L’alliance contre le gouvernement Assad est dirigée à la fois contre l’Iran et les Chiites. Elle s’appuie sur l’analyse correcte que le renversement de ce régime atteindrait les deux autres. L’élite au pouvoir en Syrie, appartient à une secte hétérodoxe chiite, les Alaouites. Ils forment environ 12% de la population. Selon un diplomate de haut niveau au Proche Orient : « Les Alaouites ont décidé que quoi qu’il arrive ils resteront fidèles à Assad, quitte à en mourir ». De leur côté, les Chrétiens et les Druzes n’attendent rien de bon d’un régime sunnite vainqueur. Le Hezbollah serait affaibli au Liban et les liens vieux de 30 ans entre la Syrie et l’Iran s’éteindraient. Pas surprenant que les Iraniens voient l’assaut contre la Syrie comme une attaque contre leur pays et contre le Chiisme sous le couvert d’une lutte pour les droits humains.
Comment réagiront l’Iran et l’Irak, les deux États chiites les plus importants de la région, à l’éventuelle chute du gouvernement de Damas ? Les Iraniens vont tout faire pour la dénoncer mais ils sont conscients que ça ne suffira pas. Donc, ils vont augmenter leur influence en Irak. Le Dr. Attiyah pense qu’ils vont tout faire pour maintenir des liens étroits avec l’Irak qui deviendra ainsi un véritable champ de bataille.
Bagdad a ses propres raisons de craindre l’issue de la crise syrienne. La communauté sunnite iraquienne, marginalisée par les Chiites et les Kurdes, se renforcera si un régime sunnite prend le pouvoir à Damas. Les Etats-Unis, après le retrait de leurs troupes l’an prochain, n’auront plus beaucoup de raisons de soutenir le Premier Ministre Nouri al-Maliki. Le leader iraquien ne peut pas douter de l’hostilité de ses voisins sunnites.
La chute du gouvernement syrien aura des répercutions partout au-delà de ses frontières contrairement à ce qui se passe pour la Lybie.

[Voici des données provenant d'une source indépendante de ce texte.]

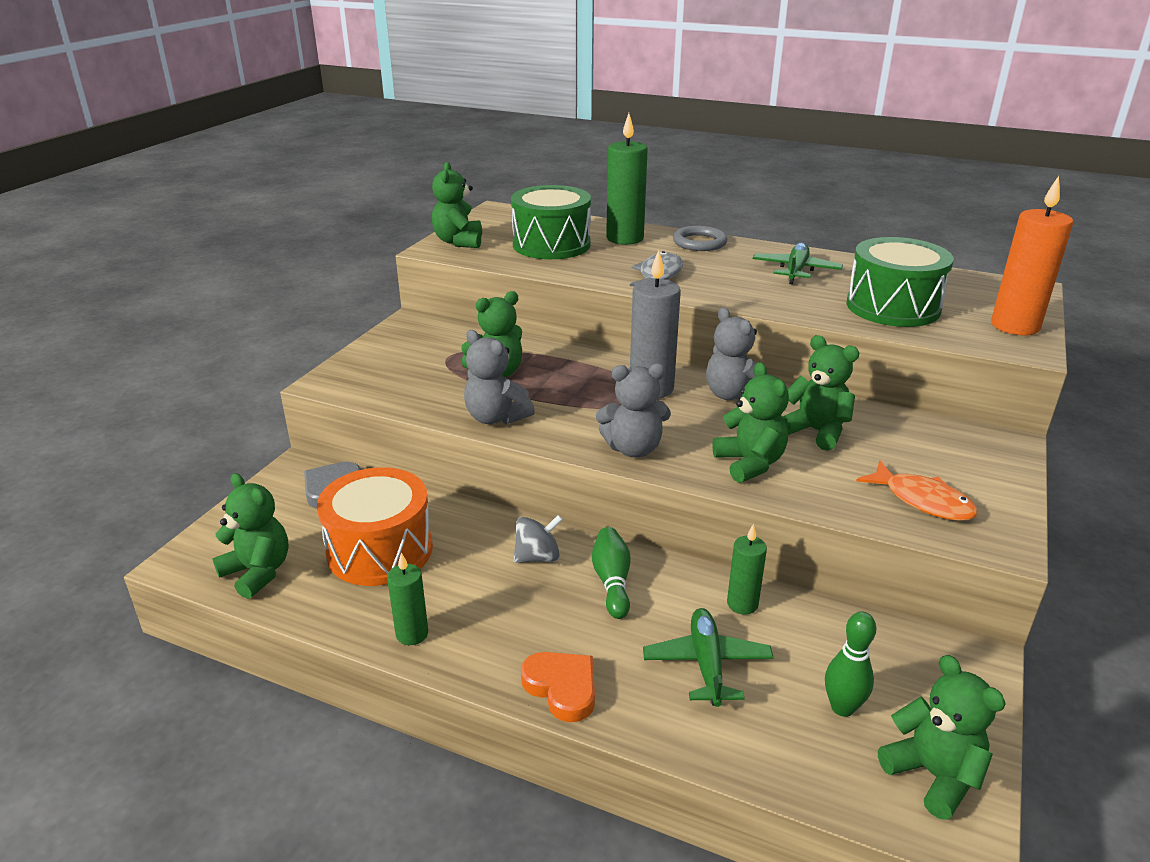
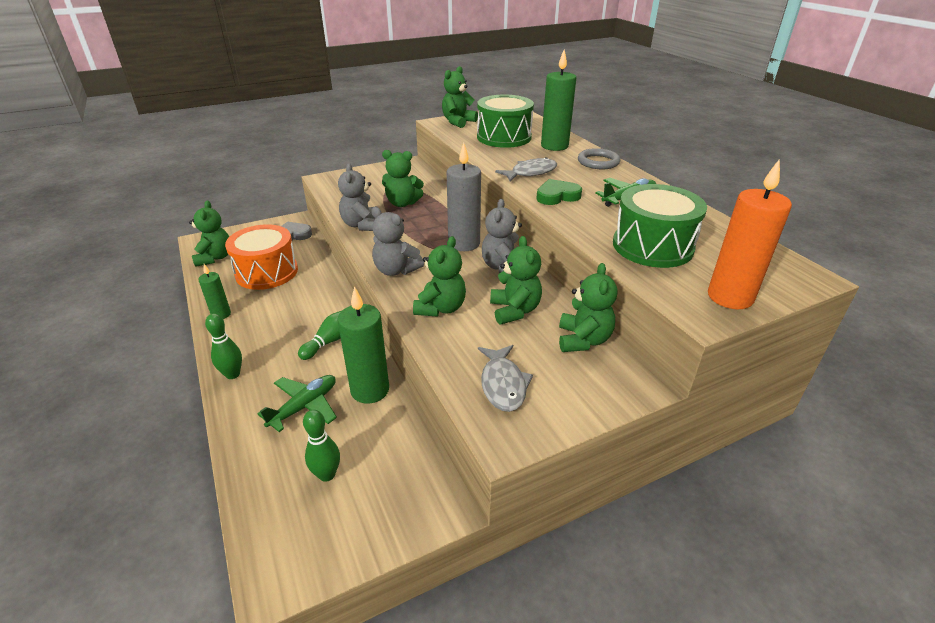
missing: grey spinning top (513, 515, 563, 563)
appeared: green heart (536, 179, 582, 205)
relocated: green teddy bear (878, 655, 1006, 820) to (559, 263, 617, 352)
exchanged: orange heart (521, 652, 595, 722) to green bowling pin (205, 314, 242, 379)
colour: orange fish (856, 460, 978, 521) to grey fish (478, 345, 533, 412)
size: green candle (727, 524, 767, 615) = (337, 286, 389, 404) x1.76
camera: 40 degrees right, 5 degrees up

Tout le Proche Orient va se retrouver dans la tempête. La Turquie déclare en privé qu’elle a reçu les coudées franches de la part des Etats-Unis et de la Grande Bretagne pour agir à sa guise. Et les Saoudiens n’ont aucune envie de voir la Turquie devenir le champion du monde musulman. Donc, l’actuelle bataille pour l’influence sur la Syrie ressuscite les rivalités et prépare le terrain pour des conflits à venir.